§ **Exercise**
A single number is the whole answer: how many lines in this listing contain "reason".
◇ ◇ ◇ ◇ ◇
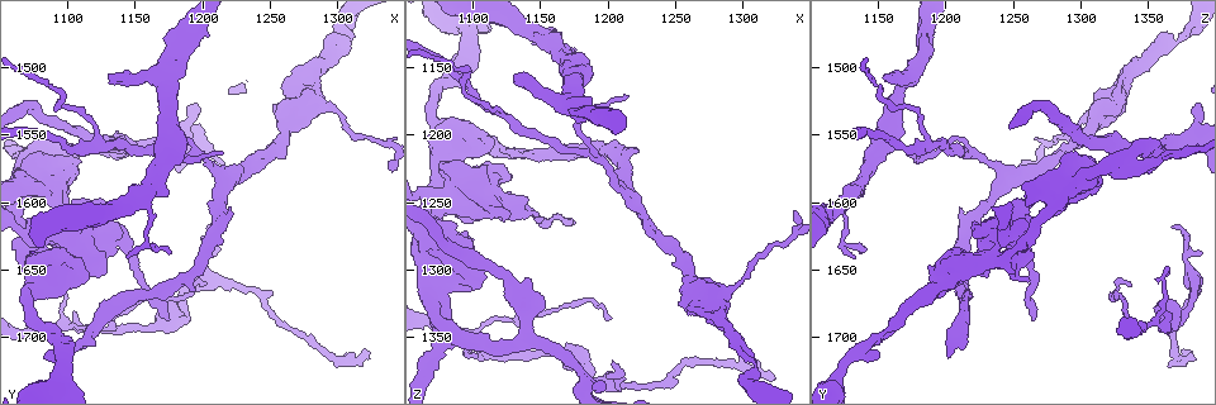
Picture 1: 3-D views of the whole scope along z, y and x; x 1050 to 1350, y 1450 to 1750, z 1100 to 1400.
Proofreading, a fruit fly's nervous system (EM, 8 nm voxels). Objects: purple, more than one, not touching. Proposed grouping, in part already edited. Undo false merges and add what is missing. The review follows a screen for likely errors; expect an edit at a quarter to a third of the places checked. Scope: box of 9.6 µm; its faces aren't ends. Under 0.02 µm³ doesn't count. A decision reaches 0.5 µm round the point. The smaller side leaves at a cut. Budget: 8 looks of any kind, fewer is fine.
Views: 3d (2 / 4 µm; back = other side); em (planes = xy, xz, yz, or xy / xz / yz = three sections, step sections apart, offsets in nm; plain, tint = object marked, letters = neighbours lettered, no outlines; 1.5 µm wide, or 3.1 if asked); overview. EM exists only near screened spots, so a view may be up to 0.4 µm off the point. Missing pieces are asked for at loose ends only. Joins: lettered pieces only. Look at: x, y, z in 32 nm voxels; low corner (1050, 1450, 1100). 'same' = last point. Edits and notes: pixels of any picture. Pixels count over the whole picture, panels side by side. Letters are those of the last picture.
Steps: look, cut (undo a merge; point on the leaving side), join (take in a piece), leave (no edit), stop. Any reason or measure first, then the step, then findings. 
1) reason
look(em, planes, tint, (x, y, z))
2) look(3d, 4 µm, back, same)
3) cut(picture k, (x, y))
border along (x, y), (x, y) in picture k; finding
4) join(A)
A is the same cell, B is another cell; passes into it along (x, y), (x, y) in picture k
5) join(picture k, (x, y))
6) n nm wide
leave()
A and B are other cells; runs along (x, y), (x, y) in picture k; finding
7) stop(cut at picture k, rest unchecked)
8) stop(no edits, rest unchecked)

thick turns thin
look(3d, 4 µm, back, (1184, 1686, 1374))

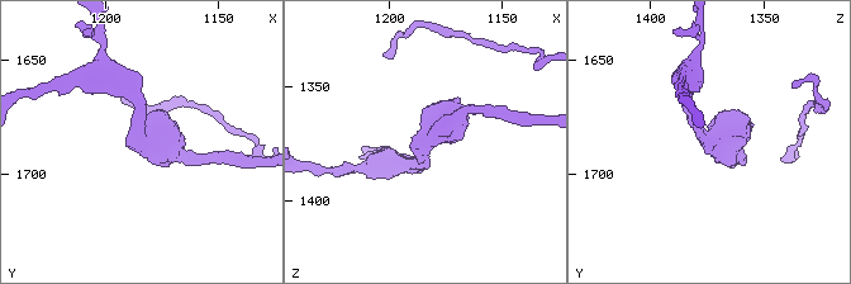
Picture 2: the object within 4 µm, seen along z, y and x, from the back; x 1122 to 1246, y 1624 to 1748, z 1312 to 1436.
arms of 180, 190 nm; shape alone is not enough
look(em, planes, tint, (1184, 1685, 1374))

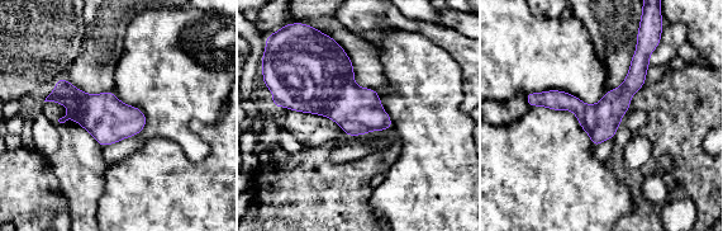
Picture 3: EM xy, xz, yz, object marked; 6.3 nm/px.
what lies round it
look(em, planes, letters, same)

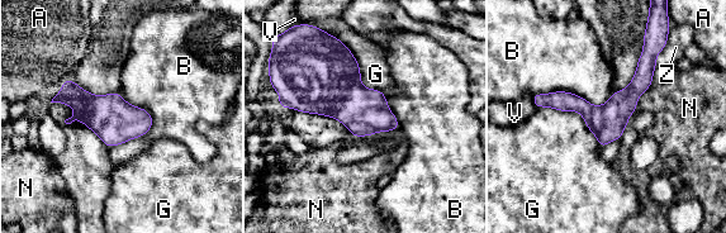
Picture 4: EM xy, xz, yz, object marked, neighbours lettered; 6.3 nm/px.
leave()
A, B, G, N, V and Z are other cells; border along (615, 91), (599, 105), (531, 95) in picture 4; one neuron here

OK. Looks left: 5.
tapers out
look(3d, 4 µm, (1204, 1618, 1368))

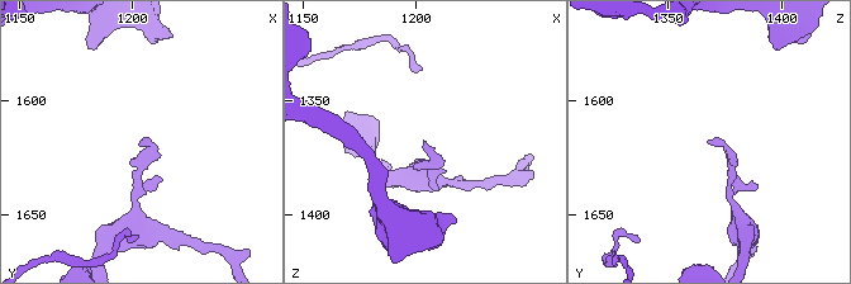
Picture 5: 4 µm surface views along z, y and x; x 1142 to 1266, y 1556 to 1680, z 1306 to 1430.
look(em, xz, step 4, letters, (1204, 1618, 1368))

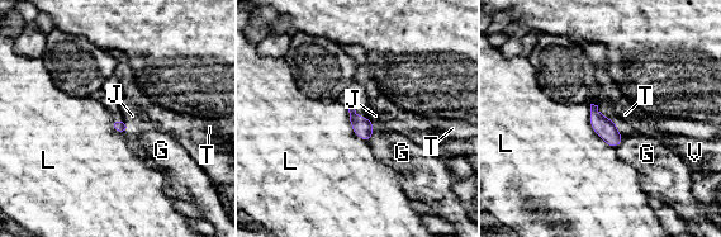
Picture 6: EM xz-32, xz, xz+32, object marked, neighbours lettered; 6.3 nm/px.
look(em, planes, letters, same)

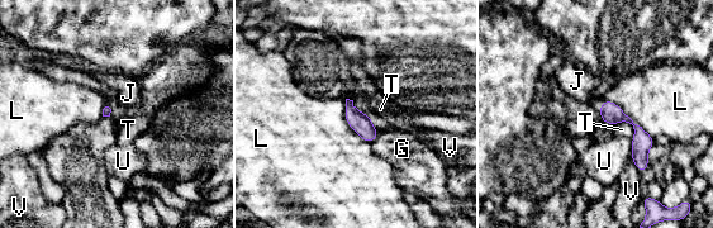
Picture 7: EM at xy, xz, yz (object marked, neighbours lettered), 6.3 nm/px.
leave()
G, J, L, T, U and V are other cells; border along (604, 98), (616, 103), (652, 138) in picture 7; no lettered piece goes on from it

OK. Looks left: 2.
branch stops here
look(em, planes, letters, (1322, 1716, 1380))

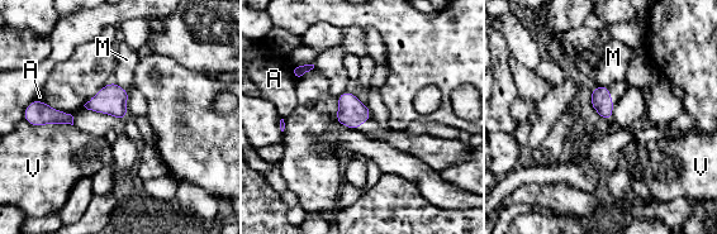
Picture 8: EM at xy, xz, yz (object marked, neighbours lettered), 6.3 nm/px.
V touches over 260 nm
leave()
A, M and V are other cells; border along (72, 124), (32, 125) in picture 8; none of them fits

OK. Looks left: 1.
thick turns thin
look(em, planes, letters, (1310, 1476, 1370))

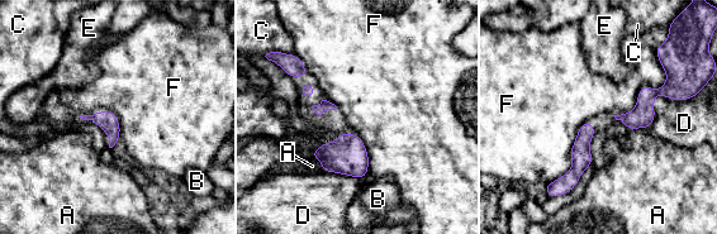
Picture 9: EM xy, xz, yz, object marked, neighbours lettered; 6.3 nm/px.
50 nm wide
leave()
A, B, C, D, E and F are other cells; runs along (588, 125), (580, 163), (568, 185) in picture 9; all the same neuron

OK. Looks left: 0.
stop(no edits, rest unchecked)

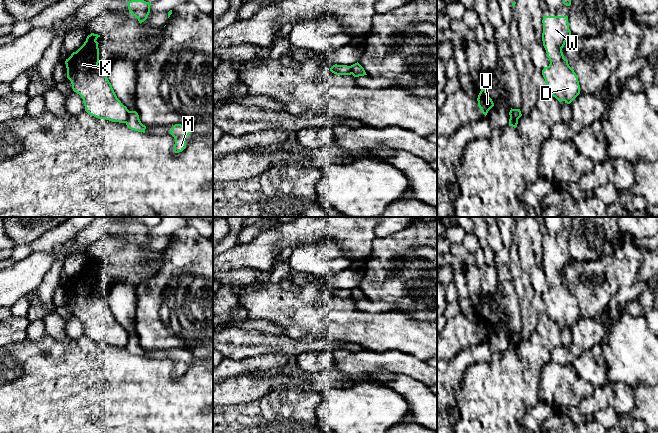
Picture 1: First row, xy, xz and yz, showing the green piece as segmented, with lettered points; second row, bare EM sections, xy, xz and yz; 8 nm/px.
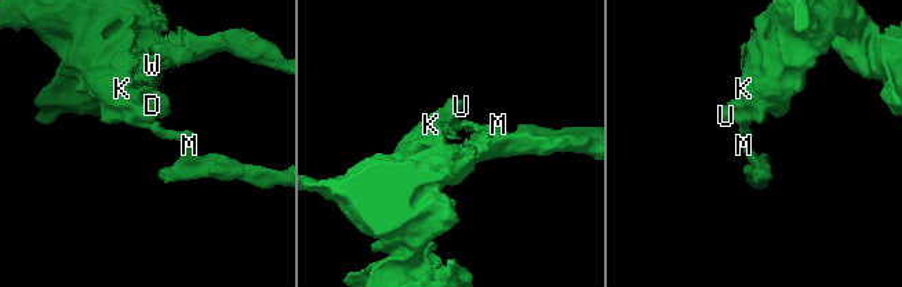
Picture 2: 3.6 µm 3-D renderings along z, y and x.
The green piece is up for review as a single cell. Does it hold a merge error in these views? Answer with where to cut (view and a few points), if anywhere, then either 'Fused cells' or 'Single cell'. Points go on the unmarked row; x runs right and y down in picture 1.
Split along xy (129, 335), (128, 341), (124, 346). Fused cells

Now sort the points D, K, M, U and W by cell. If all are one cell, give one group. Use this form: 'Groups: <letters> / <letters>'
Groups: D K U W / M

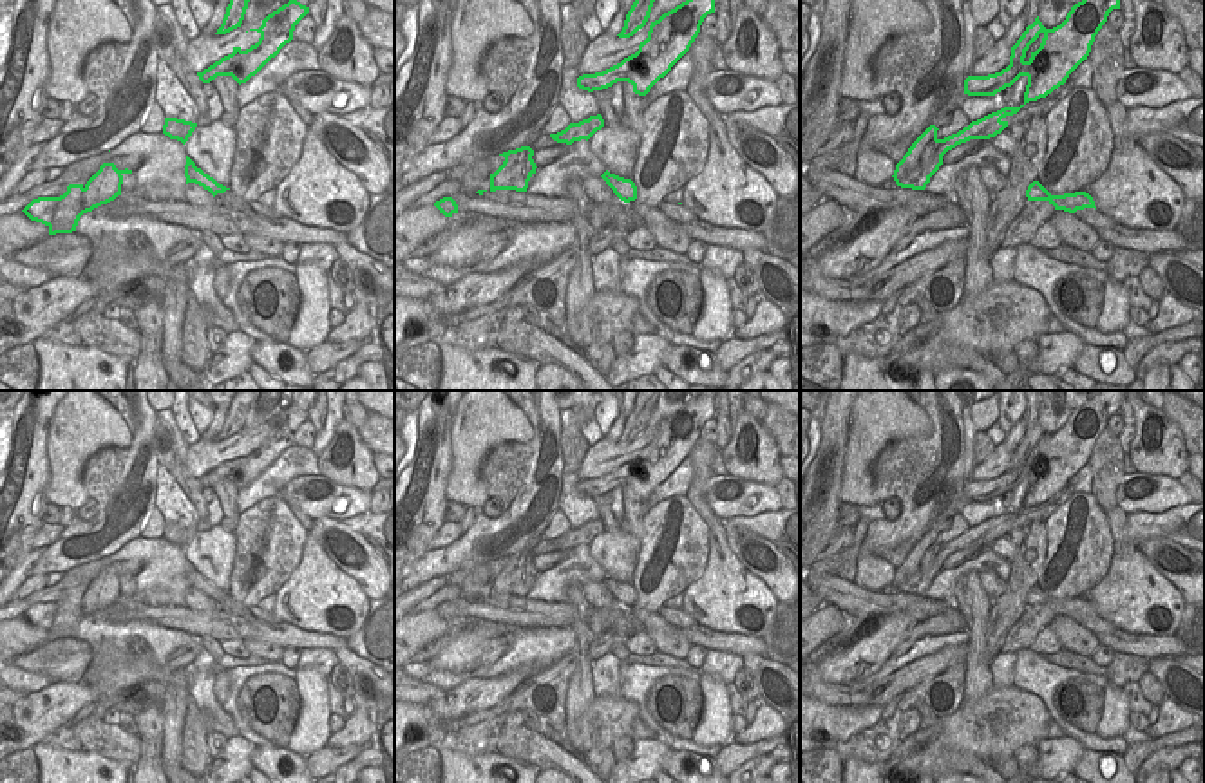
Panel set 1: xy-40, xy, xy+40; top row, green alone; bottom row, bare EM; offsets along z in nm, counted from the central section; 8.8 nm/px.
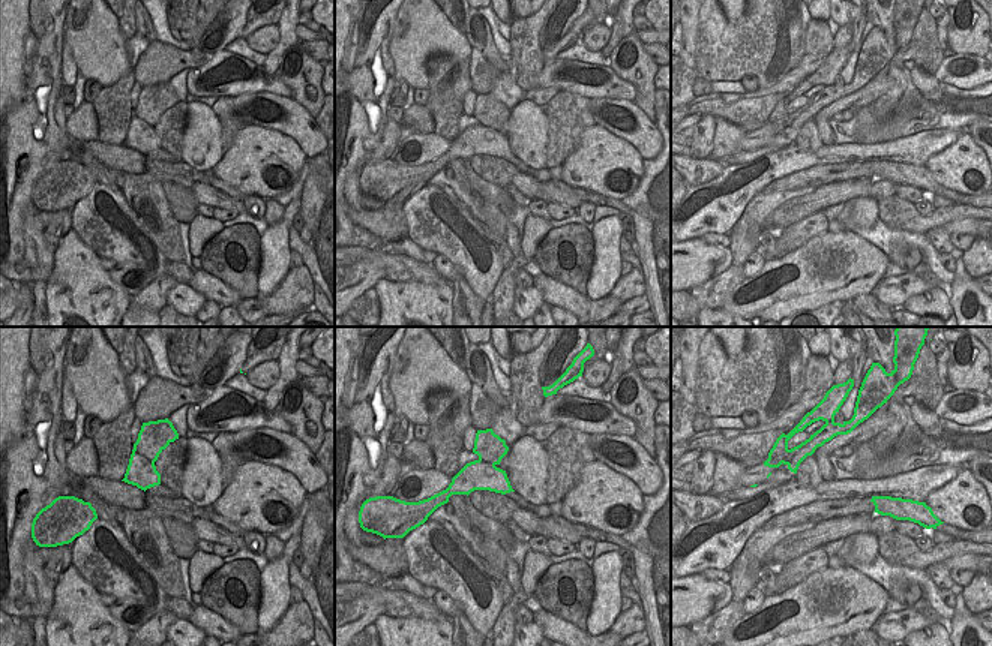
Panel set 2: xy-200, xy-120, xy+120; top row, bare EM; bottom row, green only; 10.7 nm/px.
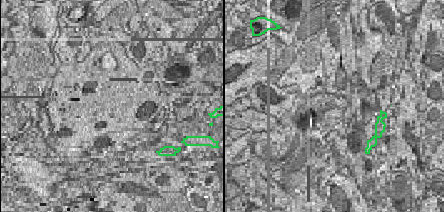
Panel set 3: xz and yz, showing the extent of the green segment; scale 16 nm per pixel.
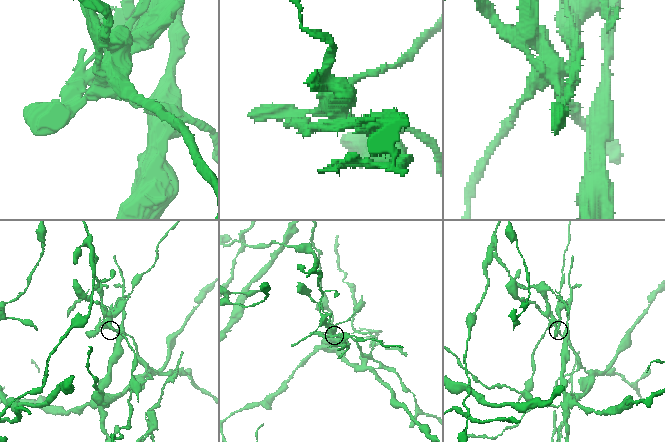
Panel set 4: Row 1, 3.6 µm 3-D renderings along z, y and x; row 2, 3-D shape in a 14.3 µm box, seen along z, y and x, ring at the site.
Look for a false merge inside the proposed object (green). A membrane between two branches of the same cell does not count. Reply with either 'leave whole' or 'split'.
split

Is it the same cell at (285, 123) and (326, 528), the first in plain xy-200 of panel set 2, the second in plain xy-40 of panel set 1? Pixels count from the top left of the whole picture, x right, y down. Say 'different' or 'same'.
same

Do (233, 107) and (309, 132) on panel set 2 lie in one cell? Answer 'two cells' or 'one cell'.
one cell

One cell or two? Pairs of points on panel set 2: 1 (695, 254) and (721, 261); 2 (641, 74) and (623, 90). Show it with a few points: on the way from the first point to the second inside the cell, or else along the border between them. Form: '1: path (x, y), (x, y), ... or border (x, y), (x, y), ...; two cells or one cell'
1: path (701, 260), (715, 260); one cell
2: border (610, 65), (634, 86), (634, 101); two cells

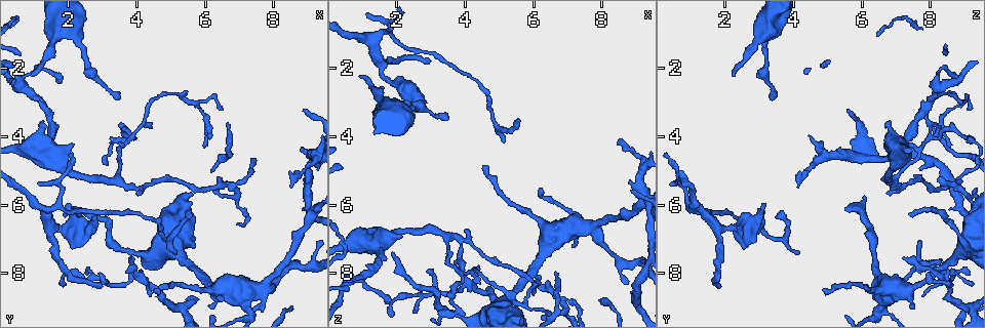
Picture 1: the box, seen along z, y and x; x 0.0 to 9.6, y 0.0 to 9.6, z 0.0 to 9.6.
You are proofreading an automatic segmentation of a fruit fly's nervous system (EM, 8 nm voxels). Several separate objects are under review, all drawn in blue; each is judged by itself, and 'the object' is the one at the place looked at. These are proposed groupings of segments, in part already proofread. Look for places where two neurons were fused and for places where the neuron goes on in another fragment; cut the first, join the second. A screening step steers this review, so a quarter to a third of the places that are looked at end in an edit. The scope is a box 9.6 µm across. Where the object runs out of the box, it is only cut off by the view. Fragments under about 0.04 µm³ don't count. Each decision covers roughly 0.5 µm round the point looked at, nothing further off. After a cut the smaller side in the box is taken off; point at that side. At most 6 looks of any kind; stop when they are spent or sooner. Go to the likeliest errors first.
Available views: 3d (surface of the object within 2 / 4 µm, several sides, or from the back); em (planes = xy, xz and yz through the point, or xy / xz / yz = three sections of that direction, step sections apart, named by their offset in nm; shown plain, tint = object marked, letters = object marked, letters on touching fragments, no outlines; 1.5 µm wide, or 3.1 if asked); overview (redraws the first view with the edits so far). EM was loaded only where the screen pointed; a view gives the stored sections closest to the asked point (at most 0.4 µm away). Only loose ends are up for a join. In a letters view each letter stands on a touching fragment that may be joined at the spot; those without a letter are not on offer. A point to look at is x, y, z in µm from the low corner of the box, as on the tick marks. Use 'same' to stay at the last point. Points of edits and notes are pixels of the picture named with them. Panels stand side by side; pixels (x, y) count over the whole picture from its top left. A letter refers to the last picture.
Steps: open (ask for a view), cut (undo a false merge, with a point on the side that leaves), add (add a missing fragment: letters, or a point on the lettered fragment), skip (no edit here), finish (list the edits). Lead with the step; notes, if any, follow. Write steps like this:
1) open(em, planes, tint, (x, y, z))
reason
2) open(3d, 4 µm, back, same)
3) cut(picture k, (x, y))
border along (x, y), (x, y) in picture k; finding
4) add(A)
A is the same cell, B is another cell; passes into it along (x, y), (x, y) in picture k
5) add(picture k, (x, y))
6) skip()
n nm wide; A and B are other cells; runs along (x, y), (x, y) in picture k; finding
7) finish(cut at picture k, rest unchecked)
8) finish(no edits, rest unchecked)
◇ ◇ ◇ ◇ ◇
§ **Response to the task**
3